System Interface Guide

fork(2)

fork(2) creates a new process that is an exact copy of the calling process. The new process is the child process; the old process is the parent process. The child gets a new, unique process ID. fork(2) returns a 0 to the child process and the child's process ID to the parent. The returned value is how a forked program determines whether it is the parent process or the child process.

The new process created by fork(2) or exec(2) function inherits all open file descriptors from the parent including the three standard files: stdin, stdout, and stderr. When the parent has buffered output that should appear before output from the child, the buffers must be flushed before the fork(2).

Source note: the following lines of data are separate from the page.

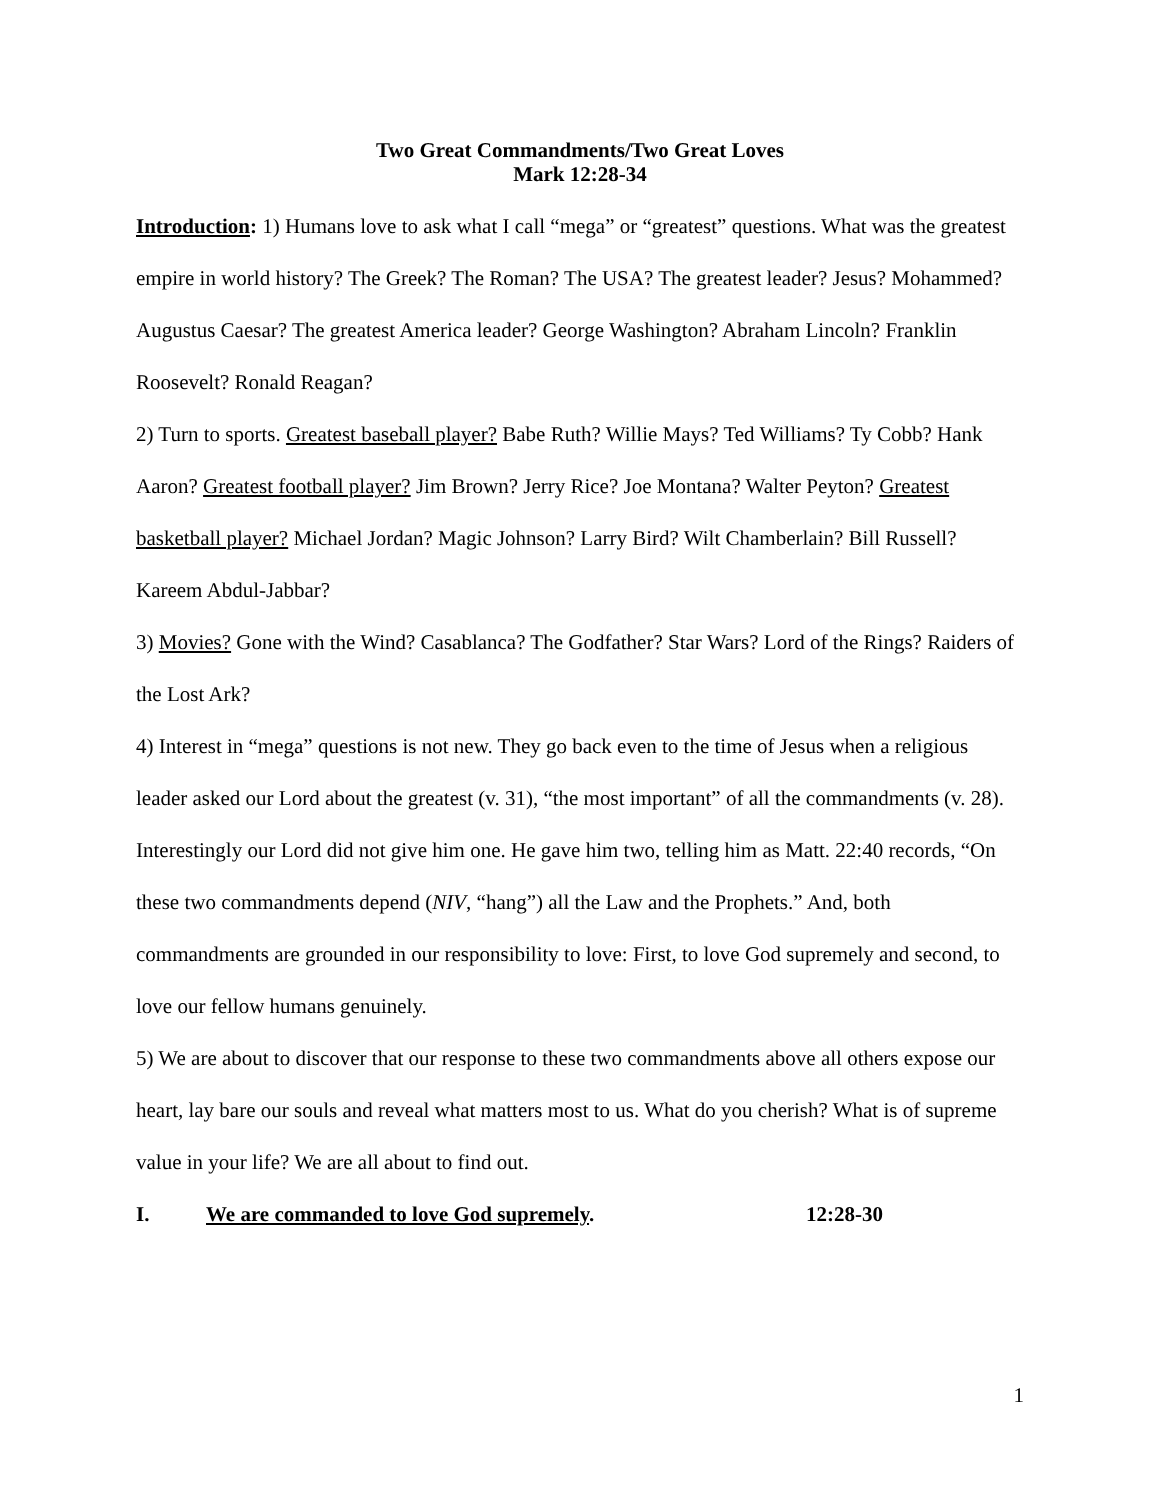Two Great Commandments/Two Great Loves
Mark 12:28-34
Introduction: 1) Humans love to ask what I call “mega” or “greatest” questions. What was the greatest empire in world history? The Greek? The Roman? The USA? The greatest leader? Jesus? Mohammed? Augustus Caesar? The greatest America leader? George Washington? Abraham Lincoln? Franklin Roosevelt? Ronald Reagan?
2) Turn to sports. Greatest baseball player? Babe Ruth? Willie Mays? Ted Williams? Ty Cobb? Hank Aaron? Greatest football player? Jim Brown? Jerry Rice? Joe Montana? Walter Peyton? Greatest basketball player? Michael Jordan? Magic Johnson? Larry Bird? Wilt Chamberlain? Bill Russell? Kareem Abdul-Jabbar?
3) Movies? Gone with the Wind? Casablanca? The Godfather? Star Wars? Lord of the Rings? Raiders of the Lost Ark?
4) Interest in “mega” questions is not new. They go back even to the time of Jesus when a religious leader asked our Lord about the greatest (v. 31), “the most important” of all the commandments (v. 28). Interestingly our Lord did not give him one. He gave him two, telling him as Matt. 22:40 records, “On these two commandments depend (NIV, “hang”) all the Law and the Prophets.” And, both commandments are grounded in our responsibility to love: First, to love God supremely and second, to love our fellow humans genuinely.
5) We are about to discover that our response to these two commandments above all others expose our heart, lay bare our souls and reveal what matters most to us. What do you cherish? What is of supreme value in your life? We are all about to find out.
I. We are commanded to love God supremely. 12:28-30
1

The following code is an example of a call to fork(2) and the subsequent actions:


	pid_t		pid;

 	pid = fork();
 	switch (pid) {
 		case -1:			/* fork failed */
 			perror ("fork");
 			exit (1);
 		case 0:			/* in new child process */
 			printf ("In child, my pid is: %d\n", getpid(); );
 			do_child_stuff();
 			exit (0);
 		default:			/* in parent, pid contains PID of child */
 			printf ("In parent, my pid is %d, my child is %d\n", getpid(), pid);
 			break;
 	}

 	/* Parent process code */
 	...

If the parent and the child process both read input from a stream, whatever is read by one process is lost to the other. So, once something has been delivered from the input buffer to a process, the buffer pointer has moved on.


Note -

An obsolete practice is to use fork(2) and exec(2) to start another executable, then wait for the new process to die. In effect, a second process is created to perform a subroutine call. It is much more efficient to use dlopen(3DL), dlsym(3DL), and dlclose(3DL) as described in "Runtime Linking" to make a subroutine temporarily resident in memory.